━━━ Records for this exercise

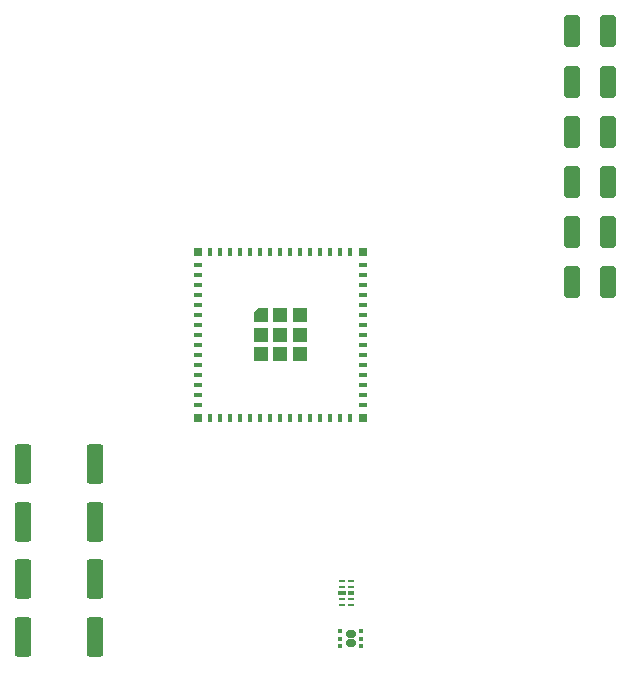
<source format=gbr>
%TF.GenerationSoftware,KiCad,Pcbnew,8.0.5*%
%TF.CreationDate,2024-12-06T12:41:15-05:00*%
%TF.ProjectId,user_interface,75736572-5f69-46e7-9465-72666163652e,rev?*%
%TF.SameCoordinates,Original*%
%TF.FileFunction,Paste,Top*%
%TF.FilePolarity,Positive*%
%FSLAX46Y46*%
G04 Gerber Fmt 4.6, Leading zero omitted, Abs format (unit mm)*
G04 Created by KiCad (PCBNEW 8.0.5) date 2024-12-06 12:41:15*
%MOMM*%
%LPD*%
G01*
G04 APERTURE LIST*
G04 Aperture macros list*
%AMRoundRect*
0 Rectangle with rounded corners*
0 $1 Rounding radius*
0 $2 $3 $4 $5 $6 $7 $8 $9 X,Y pos of 4 corners*
0 Add a 4 corners polygon primitive as box body*
4,1,4,$2,$3,$4,$5,$6,$7,$8,$9,$2,$3,0*
0 Add four circle primitives for the rounded corners*
1,1,$1+$1,$2,$3*
1,1,$1+$1,$4,$5*
1,1,$1+$1,$6,$7*
1,1,$1+$1,$8,$9*
0 Add four rect primitives between the rounded corners*
20,1,$1+$1,$2,$3,$4,$5,0*
20,1,$1+$1,$4,$5,$6,$7,0*
20,1,$1+$1,$6,$7,$8,$9,0*
20,1,$1+$1,$8,$9,$2,$3,0*%
%AMOutline5P*
0 Free polygon, 5 corners , with rotation*
0 The origin of the aperture is its center*
0 number of corners: always 5*
0 $1 to $10 corner X, Y*
0 $11 Rotation angle, in degrees counterclockwise*
0 create outline with 5 corners*
4,1,5,$1,$2,$3,$4,$5,$6,$7,$8,$9,$10,$1,$2,$11*%
%AMOutline6P*
0 Free polygon, 6 corners , with rotation*
0 The origin of the aperture is its center*
0 number of corners: always 6*
0 $1 to $12 corner X, Y*
0 $13 Rotation angle, in degrees counterclockwise*
0 create outline with 6 corners*
4,1,6,$1,$2,$3,$4,$5,$6,$7,$8,$9,$10,$11,$12,$1,$2,$13*%
%AMOutline7P*
0 Free polygon, 7 corners , with rotation*
0 The origin of the aperture is its center*
0 number of corners: always 7*
0 $1 to $14 corner X, Y*
0 $15 Rotation angle, in degrees counterclockwise*
0 create outline with 7 corners*
4,1,7,$1,$2,$3,$4,$5,$6,$7,$8,$9,$10,$11,$12,$13,$14,$1,$2,$15*%
%AMOutline8P*
0 Free polygon, 8 corners , with rotation*
0 The origin of the aperture is its center*
0 number of corners: always 8*
0 $1 to $16 corner X, Y*
0 $17 Rotation angle, in degrees counterclockwise*
0 create outline with 8 corners*
4,1,8,$1,$2,$3,$4,$5,$6,$7,$8,$9,$10,$11,$12,$13,$14,$15,$16,$1,$2,$17*%
G04 Aperture macros list end*
%ADD10RoundRect,0.160000X-0.245000X-0.160000X0.245000X-0.160000X0.245000X0.160000X-0.245000X0.160000X0*%
%ADD11RoundRect,0.093750X-0.093750X-0.106250X0.093750X-0.106250X0.093750X0.106250X-0.093750X0.106250X0*%
%ADD12R,0.625000X0.250000*%
%ADD13R,0.700000X0.450000*%
%ADD14R,0.575000X0.450000*%
%ADD15R,0.800000X0.400000*%
%ADD16R,0.400000X0.800000*%
%ADD17Outline5P,-0.600000X0.204000X-0.204000X0.600000X0.600000X0.600000X0.600000X-0.600000X-0.600000X-0.600000X0.000000*%
%ADD18R,1.200000X1.200000*%
%ADD19R,0.800000X0.800000*%
%ADD20RoundRect,0.249999X-0.450001X-1.425001X0.450001X-1.425001X0.450001X1.425001X-0.450001X1.425001X0*%
%ADD21RoundRect,0.250000X-0.412500X-1.100000X0.412500X-1.100000X0.412500X1.100000X-0.412500X1.100000X0*%
G04 APERTURE END LIST*
D10*
%TO.C,U3*%
X151605000Y-93625000D03*
X151605000Y-94425000D03*
D11*
X150717500Y-93375000D03*
X150717500Y-94025000D03*
X150717500Y-94675000D03*
X152492500Y-94675000D03*
X152492500Y-94025000D03*
X152492500Y-93375000D03*
%TD*%
D12*
%TO.C,U2*%
X150867500Y-89155000D03*
X150867500Y-89655000D03*
D13*
X150905000Y-90155000D03*
D12*
X150867500Y-90655000D03*
X150867500Y-91155000D03*
X151642500Y-91155000D03*
X151642500Y-90655000D03*
D14*
X151667500Y-90155000D03*
D12*
X151642500Y-89655000D03*
X151642500Y-89155000D03*
%TD*%
D15*
%TO.C,U1*%
X138650000Y-62360000D03*
X138650000Y-63210000D03*
X138650000Y-64060000D03*
X138650000Y-64910000D03*
X138650000Y-65760000D03*
X138650000Y-66610000D03*
X138650000Y-67460000D03*
X138650000Y-68310000D03*
X138650000Y-69160000D03*
X138650000Y-70010000D03*
X138650000Y-70860000D03*
X138650000Y-71710000D03*
X138650000Y-72560000D03*
X138650000Y-73410000D03*
X138650000Y-74260000D03*
D16*
X139700000Y-75310000D03*
X140550000Y-75310000D03*
X141400000Y-75310000D03*
X142250000Y-75310000D03*
X143100000Y-75310000D03*
X143950000Y-75310000D03*
X144800000Y-75310000D03*
X145650000Y-75310000D03*
X146500000Y-75310000D03*
X147350000Y-75310000D03*
X148200000Y-75310000D03*
X149050000Y-75310000D03*
X149900000Y-75310000D03*
X150750000Y-75310000D03*
X151600000Y-75310000D03*
D15*
X152650000Y-74260000D03*
X152650000Y-73410000D03*
X152650000Y-72560000D03*
X152650000Y-71710000D03*
X152650000Y-70860000D03*
X152650000Y-70010000D03*
X152650000Y-69160000D03*
X152650000Y-68310000D03*
X152650000Y-67460000D03*
X152650000Y-66610000D03*
X152650000Y-65760000D03*
X152650000Y-64910000D03*
X152650000Y-64060000D03*
X152650000Y-63210000D03*
X152650000Y-62360000D03*
D16*
X151600000Y-61310000D03*
X150750000Y-61310000D03*
X149900000Y-61310000D03*
X149050000Y-61310000D03*
X148200000Y-61310000D03*
X147350000Y-61310000D03*
X146500000Y-61310000D03*
X145650000Y-61310000D03*
X144800000Y-61310000D03*
X143950000Y-61310000D03*
X143100000Y-61310000D03*
X142250000Y-61310000D03*
X141400000Y-61310000D03*
X140550000Y-61310000D03*
X139700000Y-61310000D03*
D17*
X144000000Y-66660000D03*
D18*
X144000000Y-68310000D03*
X144000000Y-69960000D03*
X145650000Y-66660000D03*
X145650000Y-68310000D03*
X145650000Y-69960000D03*
X147300000Y-66660000D03*
X147300000Y-68310000D03*
X147300000Y-69960000D03*
D19*
X138650000Y-61310000D03*
X138650000Y-75310000D03*
X152650000Y-75310000D03*
X152650000Y-61310000D03*
%TD*%
D20*
%TO.C,R4*%
X123900000Y-93900000D03*
X130000000Y-93900000D03*
%TD*%
%TO.C,R3*%
X123900000Y-89010000D03*
X130000000Y-89010000D03*
%TD*%
%TO.C,R2*%
X123900000Y-84120000D03*
X130000000Y-84120000D03*
%TD*%
%TO.C,R1*%
X123900000Y-79230000D03*
X130000000Y-79230000D03*
%TD*%
D21*
%TO.C,C6*%
X170317500Y-63860000D03*
X173442500Y-63860000D03*
%TD*%
%TO.C,C5*%
X170317500Y-59610000D03*
X173442500Y-59610000D03*
%TD*%
%TO.C,C4*%
X170317500Y-55360000D03*
X173442500Y-55360000D03*
%TD*%
%TO.C,C3*%
X170317500Y-51110000D03*
X173442500Y-51110000D03*
%TD*%
%TO.C,C2*%
X170317500Y-46860000D03*
X173442500Y-46860000D03*
%TD*%
%TO.C,C1*%
X170317500Y-42610000D03*
X173442500Y-42610000D03*
%TD*%
M02*

</source>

━━━━━━

Exercise goal:
Each line that holds the word "four" should be extracted from the records.

Response:
0 Add four circle primitives for the rounded corners*
0 Add four rect primitives between the rounded corners*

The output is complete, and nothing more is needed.